Евгений Спицын. Хрущёвская слякоть
– М.: Издательство Концептул, 2019. – 592 с. – 10 000 экз.
В мучительном поиске причин произошедшего со страной в декабре 1991 года неизбежно возвращаешься к почти фольклорной, гротескной фигуре Никиты Хрущёва. В надгробном памятнике Эрнста Неизвестного – бронзовая голова в обрамлении контрастных белых и чёрных плит – точно схвачена противоречивость образа. Его дополняет и новая книга Евгения Спицына под названием «Хрущёвская слякоть».
Я эту формулу принял, хотя и не всецело. Мои молодые годы пришлись на оттепель, помню радостное чувство обновления, уверенности в будущем страны. Яркие приметы эпохи: «Весна на Заречной улице», Гагарин, Всемирный фестиваль, стихи у памятника Маяковскому. А ещё – продуманная система науки, образования, медицины. И казавшиеся тогда прорывом хрущёвские домовые кухни, магазины самообслуживания – тоже своего рода символы обновления.

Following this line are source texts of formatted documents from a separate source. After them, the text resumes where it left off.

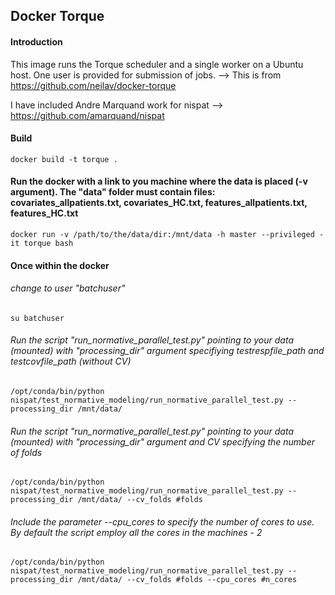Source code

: ## Docker Torque

#### Introduction

This image runs the Torque scheduler and a single worker on a Ubuntu host. One user is provided for submission of jobs. --> This is from https://github.com/neilav/docker-torque

I have included Andre Marquand work for nispat --> https://github.com/amarquand/nispat

#### Build

`docker build -t torque .`

#### Run the docker with a link to you machine where the data is placed (-v argument). The "data" folder must contain files: covariates_allpatients.txt, covariates_HC.txt, features_allpatients.txt, features_HC.txt

`docker run -v /path/to/the/data/dir:/mnt/data -h master --privileged -it torque bash`

#### Once within the docker
###### change to user "batchuser"
`su batchuser`
###### Run the script "run_normative_parallel_test.py" pointing to your data (mounted) with "processing_dir" argument specifiying testrespfile_path and testcovfile_path (without CV)
`/opt/conda/bin/python nispat/test_normative_modeling/run_normative_parallel_test.py --processing_dir /mnt/data/`

###### Run the script "run_normative_parallel_test.py" pointing to your data (mounted) with "processing_dir" argument and CV specifying the number of folds
`/opt/conda/bin/python nispat/test_normative_modeling/run_normative_parallel_test.py --processing_dir /mnt/data/ --cv_folds #folds`

###### Include the parameter --cpu_cores to specify the number of cores to use. By default the script employ all the cores in the machines - 2

`/opt/conda/bin/python nispat/test_normative_modeling/run_normative_parallel_test.py --processing_dir /mnt/data/ --cv_folds #folds --cpu_cores #n_cores`


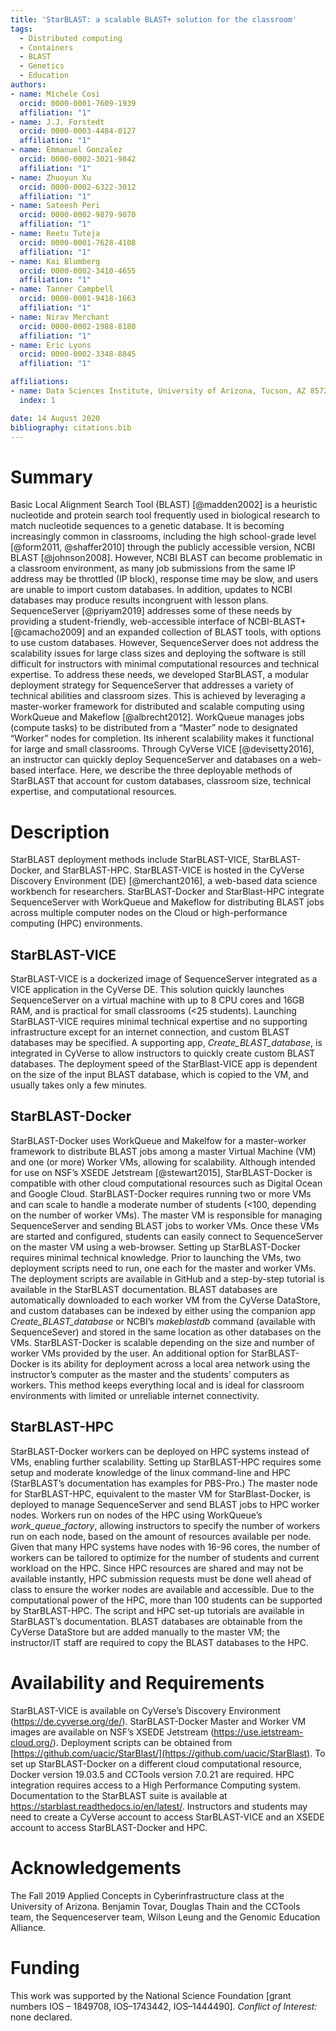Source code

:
 ```yaml
---
title: 'StarBLAST: a scalable BLAST+ solution for the classroom'
tags:
  - Distributed computing
  - Containers
  - BLAST
  - Genetics
  - Education
authors:
- name: Michele Cosi
  orcid: 0000-0001-7609-1939
  affiliation: "1"
- name: J.J. Forstedt
  orcid: 0000-0003-4484-0127
  affiliation: "1"
- name: Emmanuel Gonzalez
  orcid: 0000-0002-3021-9842
  affiliation: "1"
- name: Zhuoyun Xu
  orcid: 0000-0002-6322-3012
  affiliation: "1"
- name: Sateesh Peri
  orcid: 0000-0002-9879-9070
  affiliation: "1"   
- name: Reetu Tuteja
  orcid: 0000-0001-7628-4108
  affiliation: "1"
- name: Kai Blumberg
  orcid: 0000-0002-3410-4655
  affiliation: "1"
- name: Tanner Campbell
  orcid: 0000-0001-9418-1663
  affiliation: "1"
- name: Nirav Merchant
  orcid: 0000-0002-1988-8180
  affiliation: "1"
- name: Eric Lyons
  orcid: 0000-0002-3348-8845
  affiliation: "1"

affiliations:
- name: Data Sciences Institute, University of Arizona, Tucson, AZ 85721, USA
  index: 1

date: 14 August 2020
bibliography: citations.bib
---
```


# Summary

Basic Local Alignment Search Tool (BLAST) [@madden2002] is a heuristic nucleotide and protein search tool frequently used in biological research to match nucleotide sequences to a genetic database. It is becoming increasingly common in classrooms, including the high school-grade level [@form2011, @shaffer2010] through the  publicly accessible version, NCBI BLAST [@johnson2008]. However, NCBI BLAST can become problematic in a classroom environment, as many job submissions from the same IP address may be throttled (IP block), response time may be slow, and users are unable to import custom databases. In addition, updates to NCBI databases may produce results incongruent with lesson plans. SequenceServer [@priyam2019] addresses some of these needs by providing a student-friendly, web-accessible interface of NCBI-BLAST+ [@camacho2009] and an expanded collection of BLAST tools, with options to use custom databases. However, SequenceServer does not address the scalability issues for large class sizes and deploying the software is still difficult for instructors with minimal computational resources and technical expertise. To address these needs, we developed StarBLAST, a modular deployment strategy for SequenceServer that addresses a variety of technical abilities and classroom sizes. This is achieved by leveraging a master-worker framework for distributed and scalable computing using WorkQueue and Makeflow [@albrecht2012]. WorkQueue manages jobs (compute tasks) to be distributed from a “Master” node to designated “Worker” nodes for completion. Its inherent scalability makes it functional for large and small classrooms. Through CyVerse VICE [@devisetty2016], an instructor can quickly deploy SequenceServer and databases on a web-based interface. Here, we describe the three deployable methods of StarBLAST that account for custom databases, classroom size, technical expertise, and computational resources.

# Description

StarBLAST deployment methods include StarBLAST-VICE, StarBLAST-Docker, and StarBLAST-HPC. StarBLAST-VICE is hosted in the CyVerse Discovery Environment (DE) [@merchant2016], a web-based data science workbench for researchers. StarBLAST-Docker and StarBlast-HPC integrate SequenceServer with WorkQueue and Makeflow for distributing BLAST jobs across multiple computer nodes on the Cloud or high-performance computing (HPC) environments.

## StarBLAST-VICE

StarBLAST-VICE is a dockerized image of SequenceServer integrated as a VICE application in the CyVerse DE. This solution quickly launches SequenceServer on a virtual machine with up to 8 CPU cores and 16GB RAM, and is practical for small classrooms (<25 students). Launching StarBLAST-VICE requires minimal technical expertise and no supporting infrastructure except for an internet connection, and custom BLAST databases may be specified. A supporting app, *Create_BLAST_database*, is integrated in CyVerse to allow instructors to quickly create custom BLAST databases. The deployment speed of the StarBlast-VICE app is dependent on the size of the input BLAST database, which is copied to the VM, and usually takes only a few minutes.

## StarBLAST-Docker

StarBLAST-Docker uses WorkQueue and Makelfow for a master-worker framework to distribute BLAST jobs among a master Virtual Machine (VM) and one (or more) Worker VMs, allowing for scalability. Although intended for use on NSF’s XSEDE Jetstream [@stewart2015], StarBLAST-Docker is compatible with other cloud computational resources such as Digital Ocean and Google Cloud. StarBLAST-Docker requires running two or more VMs and can scale to handle a moderate number of students (<100, depending on the number of worker VMs). The master VM is responsible for managing SequenceServer and sending BLAST jobs to worker VMs. Once these VMs are started and configured, students can easily connect to SequenceServer on the master VM using a web-browser. Setting up StarBLAST-Docker requires minimal technical knowledge. Prior to launching the VMs, two deployment scripts need to run, one each for the master and worker VMs. The deployment scripts are available in GitHub and a step-by-step tutorial is available in the StarBLAST documentation. BLAST databases are automatically downloaded to each worker VM from the CyVerse DataStore, and custom databases can be indexed by either using the companion app *Create_BLAST_database* or NCBI’s *makeblastdb* command (available with SequenceSever) and stored in the same location as other databases on the VMs. StarBLAST-Docker is scalable depending on the size and number of worker VMs provided by the user. An additional option for StarBLAST-Docker is its ability for deployment across a local area network using the instructor’s computer as the master and the students’ computers as workers. This method keeps everything local and is ideal for classroom environments with limited or unreliable internet connectivity.

## StarBLAST-HPC

StarBLAST-Docker workers can be deployed on HPC systems instead of VMs, enabling further scalability. Setting up StarBLAST-HPC requires some setup and moderate knowledge of the linux command-line and HPC (StarBLAST’s documentation has examples for PBS-Pro.) The master node for StarBLAST-HPC, equivalent to the master VM for StarBlast-Docker, is deployed to manage SequenceServer and send BLAST jobs to HPC worker nodes. Workers run on nodes of the HPC using WorkQueue’s *work_queue_factory*, allowing instructors to specify the number of workers run on each node, based on the amount of resources available per node. Given that many HPC systems have nodes with 16-96 cores, the number of workers can be tailored to optimize for the number of students and  current workload on the HPC. Since HPC resources are shared and may not be available instantly, HPC submission requests must be done well ahead of class to ensure the worker nodes are available and accessible. Due to the computational power of the HPC, more than 100 students can be supported by StarBLAST-HPC. The script and HPC set-up tutorials are available in StarBLAST’s documentation. BLAST databases are obtainable from the CyVerse DataStore but are added manually to the master VM; the instructor/IT staff are required to copy the BLAST databases to the HPC. 

# Availability and Requirements

StarBLAST-VICE is available on CyVerse’s Discovery Environment (https://de.cyverse.org/de/). StarBLAST-Docker Master and Worker VM images are available on NSF’s XSEDE Jetstream (https://use.jetstream-cloud.org/). Deployment scripts can be obtained from [https://github.com/uacic/StarBlast/](https://github.com/uacic/StarBlast). To set up StarBLAST-Docker on a different cloud computational resource, Docker version 19.03.5 and CCTools version 7.0.21 are required. HPC integration requires access to a High Performance Computing system. Documentation to the StarBLAST suite is available at https://starblast.readthedocs.io/en/latest/. Instructors and students may need to create a CyVerse account to access StarBLAST-VICE and an XSEDE account to access StarBLAST-Docker and HPC.

# Acknowledgements

The Fall 2019 Applied Concepts in Cyberinfrastructure class at the University of Arizona. Benjamin Tovar, Douglas Thain and the CCTools team, the Sequenceserver team, Wilson Leung and the Genomic Education Alliance. 

# Funding

This work was supported by the National Science Foundation [grant numbers IOS – 1849708, IOS–1743442, IOS–1444490].
*Conflict of Interest:* none declared.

В 1961 году Хрущёв нас уверил, что нынешнее поколение советских людей будет жить при коммунизме. И большинство народа ему поверило. Коммунизм казался людям русской сказкой, которая вот-вот станет былью. Счастье чудилось за поворотом. Но уже в 1962 году в Новочеркасске расстреляли рабочих, восставших из-за тяжёлых условий на производстве и жизненных трудностей. В это время в Москве (что же говорить о других городах) из магазинов исчез даже хлеб. Помню, как моя мама пекла лепёшки из муки, которую мы получали по карточкам в подвале нашего дома на Неглинке. (Сталин их отменил ещё в 1947 году, при нём после войны ежегодно снижались цены).
Когда в 1964 году Никиту сняли с должности, кажется, ни один колхозник, пролетарий или интеллигент не пожалел.
Раскрытием этого парадокса и занялся Е. Спицын. Его научное и при этом увлекательное исследование позволяет разобраться во многих противоречиях эпохи. Главное, как мне представляется, – это противоречие между прогрессивным, эффективным социальным строем, огромным материальным и духовным заделом, оставленным в наследство сталинской эпохой, и с другой стороны – дефектная организация политической власти. В результате во главе страны и оказался полуграмотный и при этом до предела амбициозный авантюрист. И по сути, его доклад на ХХ съезде КПСС стал актом предательства огромного общенародного дела.
Да, Сталин был жёстким, нередко жестоким, но рачительным хозяином. И его не случайно называли «отцом народов». Хрущёв оказался расточителем отцовского наследства. В этом смысле его правление и оказалась провальным, «слякотным». Позитивно работала сама система, социальный строй, но не он.
Книга Е. Спицына основана на огромном массиве отечественной и иностранной литературы, разнообразной по взглядам и оценкам. Подкупает подход автора к анализу этой насыщенной кричащими противоречиями эпохи. Думаю, Е. Спицын следовал совету Карамзина: историк должен ликовать и горевать со своим народом, грустить по поводу неприятного и позорного в прошлом, радоваться по случаю побед. Время правления Хрущёва было до предела насыщено и тем и другим.
Прекрасная романтическая эпоха жестоких политических противоречий
В книге показано, с какой самоотверженностью, какими темпами народ после 1953 года восстанавливал народное хозяйство, создавал мощнейшую промышленную, оборонную, социальную базу будущей сверхдержавы. Из книги, например, узнаём: в 5-й пятилетке (1951–1955) темпы роста советской экономики превышали показатели США, Великобритании, Японии, Западной Германии. То же касалось объёмов производства электроэнергии, проката чёрных металлов, и даже тканей, обуви, радиоприёмников...
Но уже в 6–7-ю пятилетки планы хронически не выполняются. Причина – безумные хрущёвские «инициативы», реорганизации, шараханья, «кадровые революции». И всё это – вместо назревших реформ в руководстве экономикой, продуманного стратегического разворота. (И как тут не вспомнить Горбачёва, во многом повторившего опыт Хрущёва!)
Перевернув последнюю страницу книги, я снова задумался, стоило ли называть всю эпоху, связанную с именем Хрущёва, «слякотью». Всё-таки в моей душе и памяти (по ассоциации с явлениями природы) то время осталось временем радуги, сменившейся ненастьем. Но автор, конечно, волен решать сам.